As the policy director at Transportation Choices, an advocacy organization dedicated to creating more opportunities for people to walk, bike and take public transit, Austin’s work focuses on policy development, lobbying and statewide coalition building.
“Transportation is an issue that a lot of people care about, but it’s not very many people’s number-one issue.” Austin explains. “As transit advocates, our power is based in our relationships with our closest friends. We have to build pro-transit coalitions at the state and local level to have success.”
Austin’s professional career in advocacy began in legislative politics. He spent the first four years of his career managing political campaigns throughout Western Washington and serving as a legislative assistant in Olympia.
While working at the Legislature in 2007, Austin began establishing himself as a local leader in Tacoma transit advocacy, participating in local activism and making the most of an opportunity with The News Tribune of Tacoma.
“I had a blog for the Tribune called ‘The Bus Stops Here,’” Austin explains. “I would meet riders and talk with them about what they were doing, where they were going and why they were riding the bus and then contextualize the importance of public transit through their stories.”
In 2009, Austin landed a job as policy associate with the organization he had long hoped to work for— Transportation Choices. His talent and work ethic were quickly recognized and rewarded, and after just one year he was promoted to Field Director.
“During that time it really hit home for me that advocacy work, especially on this issue and especially in this state that I love, is what I wanted to do,” he says.
The opportunity meant moving from one Washington to the other, a transition Austin had always hoped might be possible. “D.C. is its own realm, much different than state and local politics, and I wanted to get a taste of that,” Austin says.
Dedicated to “strengthening, uniting and creating grassroots transit rider organizations across the country,” Americans for Transit afforded Austin the opportunity to travel nationwide, convening peer-networking trainings and workshops, consulting on advocacy and policy campaigns, and speaking at regional and national conferences.
“My favorite part was that I got to work with passionate, dedicated advocates fighting for transit issues all over the country,” Austin says. “It was an incredible experience organizing in the south in places like Georgia and in Rust Belt cities like Pittsburgh and Cleveland.

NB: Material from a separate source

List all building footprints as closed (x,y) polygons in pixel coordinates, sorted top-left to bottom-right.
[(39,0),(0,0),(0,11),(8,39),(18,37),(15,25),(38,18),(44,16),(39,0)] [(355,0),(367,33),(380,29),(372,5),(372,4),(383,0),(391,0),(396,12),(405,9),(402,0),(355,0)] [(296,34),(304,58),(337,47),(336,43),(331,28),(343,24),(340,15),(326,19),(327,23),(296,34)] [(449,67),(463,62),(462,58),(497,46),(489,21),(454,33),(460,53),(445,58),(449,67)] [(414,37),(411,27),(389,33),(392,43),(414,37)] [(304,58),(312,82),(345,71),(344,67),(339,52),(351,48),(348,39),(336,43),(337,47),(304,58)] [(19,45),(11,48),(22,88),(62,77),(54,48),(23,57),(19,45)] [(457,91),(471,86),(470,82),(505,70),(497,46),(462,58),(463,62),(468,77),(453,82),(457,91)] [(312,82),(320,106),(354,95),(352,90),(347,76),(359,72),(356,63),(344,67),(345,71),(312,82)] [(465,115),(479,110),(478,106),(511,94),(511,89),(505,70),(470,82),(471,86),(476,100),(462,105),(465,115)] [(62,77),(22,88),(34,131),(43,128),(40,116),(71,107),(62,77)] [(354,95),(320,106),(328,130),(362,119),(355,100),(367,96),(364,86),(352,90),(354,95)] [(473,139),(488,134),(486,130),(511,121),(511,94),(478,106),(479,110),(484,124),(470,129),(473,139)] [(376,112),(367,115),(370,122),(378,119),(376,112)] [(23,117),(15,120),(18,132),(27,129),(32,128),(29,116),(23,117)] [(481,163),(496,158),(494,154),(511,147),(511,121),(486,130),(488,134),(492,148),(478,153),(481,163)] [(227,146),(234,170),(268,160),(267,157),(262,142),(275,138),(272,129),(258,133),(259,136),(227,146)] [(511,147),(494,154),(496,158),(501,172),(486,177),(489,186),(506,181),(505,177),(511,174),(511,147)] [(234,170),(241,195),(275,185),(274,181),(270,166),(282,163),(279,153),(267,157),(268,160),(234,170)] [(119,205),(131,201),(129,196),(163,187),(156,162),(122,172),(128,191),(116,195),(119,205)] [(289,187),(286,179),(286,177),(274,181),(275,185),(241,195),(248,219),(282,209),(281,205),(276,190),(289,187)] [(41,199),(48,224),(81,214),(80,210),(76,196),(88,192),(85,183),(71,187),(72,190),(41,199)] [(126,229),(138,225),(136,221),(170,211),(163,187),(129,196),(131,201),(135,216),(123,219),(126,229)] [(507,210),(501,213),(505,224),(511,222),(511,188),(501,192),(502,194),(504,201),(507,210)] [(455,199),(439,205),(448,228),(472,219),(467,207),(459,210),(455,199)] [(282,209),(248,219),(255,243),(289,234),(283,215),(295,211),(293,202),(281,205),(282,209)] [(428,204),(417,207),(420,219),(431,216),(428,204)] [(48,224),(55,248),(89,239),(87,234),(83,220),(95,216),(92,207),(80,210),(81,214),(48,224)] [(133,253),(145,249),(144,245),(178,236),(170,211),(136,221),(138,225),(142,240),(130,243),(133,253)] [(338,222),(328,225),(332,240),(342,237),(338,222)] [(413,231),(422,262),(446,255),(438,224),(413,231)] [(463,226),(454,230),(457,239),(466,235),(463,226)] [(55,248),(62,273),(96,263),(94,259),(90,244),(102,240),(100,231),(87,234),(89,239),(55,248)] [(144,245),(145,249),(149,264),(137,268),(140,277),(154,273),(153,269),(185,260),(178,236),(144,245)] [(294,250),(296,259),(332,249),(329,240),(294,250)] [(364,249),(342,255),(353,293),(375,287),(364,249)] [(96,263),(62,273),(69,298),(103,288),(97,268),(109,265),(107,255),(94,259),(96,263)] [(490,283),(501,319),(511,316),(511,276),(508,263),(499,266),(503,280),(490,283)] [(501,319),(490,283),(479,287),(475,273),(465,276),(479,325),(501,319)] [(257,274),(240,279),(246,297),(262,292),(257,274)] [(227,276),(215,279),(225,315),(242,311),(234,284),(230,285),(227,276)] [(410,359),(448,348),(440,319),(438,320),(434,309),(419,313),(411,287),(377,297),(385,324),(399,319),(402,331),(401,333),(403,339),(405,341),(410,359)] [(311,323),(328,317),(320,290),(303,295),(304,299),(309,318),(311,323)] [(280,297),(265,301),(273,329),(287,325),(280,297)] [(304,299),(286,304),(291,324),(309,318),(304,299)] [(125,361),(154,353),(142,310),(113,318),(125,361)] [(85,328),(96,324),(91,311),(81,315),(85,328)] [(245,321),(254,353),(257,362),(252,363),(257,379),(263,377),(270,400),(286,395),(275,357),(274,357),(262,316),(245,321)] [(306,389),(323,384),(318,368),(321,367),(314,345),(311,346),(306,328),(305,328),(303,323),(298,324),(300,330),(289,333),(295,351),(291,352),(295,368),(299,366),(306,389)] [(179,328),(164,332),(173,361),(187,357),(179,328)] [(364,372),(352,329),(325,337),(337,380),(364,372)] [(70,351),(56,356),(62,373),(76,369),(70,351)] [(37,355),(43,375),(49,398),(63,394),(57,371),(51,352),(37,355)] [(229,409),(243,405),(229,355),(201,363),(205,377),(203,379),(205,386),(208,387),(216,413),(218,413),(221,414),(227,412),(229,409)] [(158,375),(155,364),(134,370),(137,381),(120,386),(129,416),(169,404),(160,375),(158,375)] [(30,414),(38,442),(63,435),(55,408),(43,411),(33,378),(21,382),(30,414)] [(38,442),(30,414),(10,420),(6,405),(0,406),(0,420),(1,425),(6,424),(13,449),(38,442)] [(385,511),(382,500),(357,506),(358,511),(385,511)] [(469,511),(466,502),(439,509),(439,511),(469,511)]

“My eyes were really opened to the similarities between advocacy organizing across the country, but also the dynamics and culture of each community greatly impacted the work. Like they say, all politics is local.”
However, after two invigorating years living in D.C. and out of a suitcase on the road, Austin couldn’t help but feel as though much of his fervor for advocacy had been left behind in Washington state.
“I missed working in a place where I felt a personal investment and I was able to see the work through to the finish,” Austin says.
So when Transportation Choices asked whether he’d be interested in returning to serve as its Policy Director, Austin didn’t have to think twice.
“I realized there is nothing I’d rather be doing than leading the policy work at Transportation Choices,” he says. “Who knows what the future has in store, but I’m incredibly thankful for where I’ve been able to go, and so excited to be back.”